Me da reparo que una cama de sábanas blancas, que pertenece a nadie y a cualquiera, sea testigo cada vez de nuestra despedida. Me siento torpe, sucia, frágil, humillada, insegura, pequeña… No me gusta el desamparo de esa habitación, ni la tristeza de esas horas. No acierto a decir nada que consuele ni nada que anime o sea bálsamo que alivie el momento. Mis manos se vuelven torpes y mi cuerpo no responde ante tu pena, ni mis ojos a los tuyos saben dar una respuesta , ni mi boca atina a besar donde se la convoca.

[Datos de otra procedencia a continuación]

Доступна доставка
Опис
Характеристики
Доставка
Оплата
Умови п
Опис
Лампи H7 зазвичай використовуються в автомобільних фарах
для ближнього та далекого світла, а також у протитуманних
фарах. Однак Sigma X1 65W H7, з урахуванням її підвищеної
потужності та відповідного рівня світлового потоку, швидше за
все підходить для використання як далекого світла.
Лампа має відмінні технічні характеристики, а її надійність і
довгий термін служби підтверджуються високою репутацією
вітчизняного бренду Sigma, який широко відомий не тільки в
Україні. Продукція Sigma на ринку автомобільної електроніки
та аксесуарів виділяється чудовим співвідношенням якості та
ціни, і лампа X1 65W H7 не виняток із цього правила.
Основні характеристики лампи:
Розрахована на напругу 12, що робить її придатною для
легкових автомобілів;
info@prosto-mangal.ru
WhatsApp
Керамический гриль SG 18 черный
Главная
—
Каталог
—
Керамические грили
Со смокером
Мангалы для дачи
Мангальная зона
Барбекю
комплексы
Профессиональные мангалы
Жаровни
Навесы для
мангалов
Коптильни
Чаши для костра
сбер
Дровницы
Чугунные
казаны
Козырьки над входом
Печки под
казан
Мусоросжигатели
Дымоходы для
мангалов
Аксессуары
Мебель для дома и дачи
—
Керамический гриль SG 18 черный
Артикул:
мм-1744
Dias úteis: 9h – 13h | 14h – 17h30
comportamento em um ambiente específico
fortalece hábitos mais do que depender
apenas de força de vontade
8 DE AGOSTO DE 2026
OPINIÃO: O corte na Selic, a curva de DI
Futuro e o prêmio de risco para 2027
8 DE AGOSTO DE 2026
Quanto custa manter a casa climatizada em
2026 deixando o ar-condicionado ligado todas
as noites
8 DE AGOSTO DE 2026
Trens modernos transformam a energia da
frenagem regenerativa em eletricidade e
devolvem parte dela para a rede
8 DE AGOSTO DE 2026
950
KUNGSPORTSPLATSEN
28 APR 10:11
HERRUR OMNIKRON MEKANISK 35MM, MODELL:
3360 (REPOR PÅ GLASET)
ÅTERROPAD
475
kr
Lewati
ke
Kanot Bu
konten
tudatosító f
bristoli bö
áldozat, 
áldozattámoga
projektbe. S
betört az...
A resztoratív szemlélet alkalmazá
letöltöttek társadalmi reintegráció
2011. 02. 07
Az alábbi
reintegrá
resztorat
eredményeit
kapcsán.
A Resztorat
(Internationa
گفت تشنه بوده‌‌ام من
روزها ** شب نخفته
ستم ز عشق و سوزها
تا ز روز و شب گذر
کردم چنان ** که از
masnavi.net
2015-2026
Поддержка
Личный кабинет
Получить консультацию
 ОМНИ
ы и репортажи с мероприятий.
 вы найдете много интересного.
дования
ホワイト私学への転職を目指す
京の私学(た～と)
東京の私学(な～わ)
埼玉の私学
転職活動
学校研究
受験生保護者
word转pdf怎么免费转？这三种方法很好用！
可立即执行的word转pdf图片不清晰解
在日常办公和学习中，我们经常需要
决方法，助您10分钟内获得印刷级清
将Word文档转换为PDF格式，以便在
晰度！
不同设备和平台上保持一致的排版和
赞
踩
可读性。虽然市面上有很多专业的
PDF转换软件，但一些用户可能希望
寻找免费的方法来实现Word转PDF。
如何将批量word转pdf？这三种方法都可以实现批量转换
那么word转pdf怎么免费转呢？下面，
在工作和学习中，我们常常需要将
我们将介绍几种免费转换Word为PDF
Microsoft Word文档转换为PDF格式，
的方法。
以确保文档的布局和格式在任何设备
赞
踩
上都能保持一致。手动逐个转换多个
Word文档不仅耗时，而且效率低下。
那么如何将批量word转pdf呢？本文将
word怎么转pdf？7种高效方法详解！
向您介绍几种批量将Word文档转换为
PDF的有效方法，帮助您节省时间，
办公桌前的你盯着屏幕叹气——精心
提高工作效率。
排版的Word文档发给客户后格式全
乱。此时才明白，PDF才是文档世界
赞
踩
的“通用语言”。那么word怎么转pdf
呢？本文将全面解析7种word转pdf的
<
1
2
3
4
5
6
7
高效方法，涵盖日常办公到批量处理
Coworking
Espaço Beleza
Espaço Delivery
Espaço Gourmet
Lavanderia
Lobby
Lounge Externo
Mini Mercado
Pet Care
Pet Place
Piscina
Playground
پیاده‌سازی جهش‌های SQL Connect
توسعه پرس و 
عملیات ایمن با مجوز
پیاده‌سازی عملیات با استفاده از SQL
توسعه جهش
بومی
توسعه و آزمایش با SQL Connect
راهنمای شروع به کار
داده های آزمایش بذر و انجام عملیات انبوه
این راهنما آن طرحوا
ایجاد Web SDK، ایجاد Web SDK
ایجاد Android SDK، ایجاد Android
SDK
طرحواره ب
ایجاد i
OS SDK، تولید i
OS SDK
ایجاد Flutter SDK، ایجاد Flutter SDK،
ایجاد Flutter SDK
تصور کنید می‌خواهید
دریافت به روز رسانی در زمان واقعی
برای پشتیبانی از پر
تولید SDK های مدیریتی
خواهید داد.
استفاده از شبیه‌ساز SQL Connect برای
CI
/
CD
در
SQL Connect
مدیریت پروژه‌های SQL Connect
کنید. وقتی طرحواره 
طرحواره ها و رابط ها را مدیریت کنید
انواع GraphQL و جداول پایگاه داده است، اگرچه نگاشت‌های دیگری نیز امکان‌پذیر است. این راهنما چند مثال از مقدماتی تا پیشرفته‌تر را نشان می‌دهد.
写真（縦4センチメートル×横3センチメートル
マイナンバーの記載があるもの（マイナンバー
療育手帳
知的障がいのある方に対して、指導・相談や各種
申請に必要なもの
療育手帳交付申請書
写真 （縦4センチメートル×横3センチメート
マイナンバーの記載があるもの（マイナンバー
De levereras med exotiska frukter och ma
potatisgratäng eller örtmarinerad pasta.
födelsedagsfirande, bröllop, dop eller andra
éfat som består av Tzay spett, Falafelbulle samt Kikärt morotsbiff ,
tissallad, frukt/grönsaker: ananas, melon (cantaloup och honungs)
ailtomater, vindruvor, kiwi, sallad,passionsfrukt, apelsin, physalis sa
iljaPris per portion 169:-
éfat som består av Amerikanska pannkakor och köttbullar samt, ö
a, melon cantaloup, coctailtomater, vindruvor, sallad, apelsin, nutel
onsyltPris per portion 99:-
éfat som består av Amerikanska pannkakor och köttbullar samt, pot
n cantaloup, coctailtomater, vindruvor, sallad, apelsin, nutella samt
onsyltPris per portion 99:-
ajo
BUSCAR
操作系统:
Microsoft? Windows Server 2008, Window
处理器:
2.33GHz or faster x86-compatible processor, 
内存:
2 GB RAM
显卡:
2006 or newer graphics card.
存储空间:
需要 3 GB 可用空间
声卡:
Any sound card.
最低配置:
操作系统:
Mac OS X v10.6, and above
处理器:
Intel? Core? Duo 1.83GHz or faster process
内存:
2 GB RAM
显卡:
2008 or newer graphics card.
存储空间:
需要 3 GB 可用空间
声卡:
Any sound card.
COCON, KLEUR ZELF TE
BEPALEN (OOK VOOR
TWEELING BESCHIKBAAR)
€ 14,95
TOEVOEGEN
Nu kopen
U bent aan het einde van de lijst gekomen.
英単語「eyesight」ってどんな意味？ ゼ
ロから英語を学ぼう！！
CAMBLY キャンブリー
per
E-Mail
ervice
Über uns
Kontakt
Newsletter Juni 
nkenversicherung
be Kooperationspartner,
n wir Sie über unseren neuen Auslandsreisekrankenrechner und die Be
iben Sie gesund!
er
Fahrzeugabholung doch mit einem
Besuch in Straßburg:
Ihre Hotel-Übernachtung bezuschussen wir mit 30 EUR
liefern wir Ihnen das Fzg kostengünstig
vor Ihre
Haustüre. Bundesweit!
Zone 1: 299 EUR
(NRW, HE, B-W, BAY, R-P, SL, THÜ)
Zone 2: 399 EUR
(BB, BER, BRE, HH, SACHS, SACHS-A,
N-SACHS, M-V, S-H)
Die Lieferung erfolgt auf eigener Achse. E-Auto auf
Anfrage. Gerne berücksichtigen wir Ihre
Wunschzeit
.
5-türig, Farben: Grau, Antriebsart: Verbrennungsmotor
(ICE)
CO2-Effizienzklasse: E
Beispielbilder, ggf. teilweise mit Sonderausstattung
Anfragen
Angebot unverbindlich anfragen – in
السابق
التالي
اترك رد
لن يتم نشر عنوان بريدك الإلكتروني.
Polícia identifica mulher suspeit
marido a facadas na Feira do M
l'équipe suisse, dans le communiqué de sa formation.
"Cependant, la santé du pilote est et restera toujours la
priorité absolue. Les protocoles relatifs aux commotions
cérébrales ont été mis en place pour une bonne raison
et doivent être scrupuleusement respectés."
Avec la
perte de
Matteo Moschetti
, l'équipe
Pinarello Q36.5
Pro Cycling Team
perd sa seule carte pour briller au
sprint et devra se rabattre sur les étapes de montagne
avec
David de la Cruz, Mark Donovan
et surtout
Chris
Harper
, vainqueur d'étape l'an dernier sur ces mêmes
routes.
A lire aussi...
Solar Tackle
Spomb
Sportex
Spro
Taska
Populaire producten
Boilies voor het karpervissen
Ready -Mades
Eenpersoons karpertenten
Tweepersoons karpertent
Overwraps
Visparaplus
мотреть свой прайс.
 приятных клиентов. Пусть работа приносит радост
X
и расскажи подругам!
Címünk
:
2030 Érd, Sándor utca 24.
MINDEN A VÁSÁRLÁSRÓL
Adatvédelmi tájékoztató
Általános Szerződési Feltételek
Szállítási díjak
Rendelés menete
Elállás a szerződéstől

Me siento, allí tendida, presa del desamparo y no hay nada más sincero que salga de mi que las lágrimas. Quisiera que me abrazases pero tu dolor tampoco me consuela, nada puede aliviar ese momento más que el recogimiento en uno mismo. Nada ni nadie es cura ni antídoto de algo que ya llevamos tan dentro. Solo nosotros mismos con gran esfuerzo, somos capaces de encontrar consuelo en cualquier nimiedad o clavo ardiendo que se presente aquel momento o en uno no muy lejano.
Porque la pena, como otros males, no puede dejarse a la suerte por mucho tiempo.